ACTIVITY: Please find every line in the entries below that contains the string "الطالب", and copy it.

Saved data entries:
+++

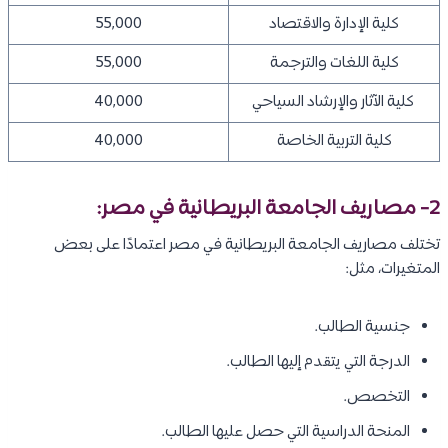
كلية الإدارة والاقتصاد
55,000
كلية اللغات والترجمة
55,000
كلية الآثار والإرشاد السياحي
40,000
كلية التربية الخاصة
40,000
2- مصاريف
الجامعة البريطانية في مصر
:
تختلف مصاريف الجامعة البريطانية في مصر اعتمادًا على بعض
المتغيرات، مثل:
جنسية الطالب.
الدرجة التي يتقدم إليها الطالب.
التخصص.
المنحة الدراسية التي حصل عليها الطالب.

+++

RESPONSE TO THE TASK:
جنسية الطالب.
الدرجة التي يتقدم إليها الطالب.
المنحة الدراسية التي حصل عليها الطالب.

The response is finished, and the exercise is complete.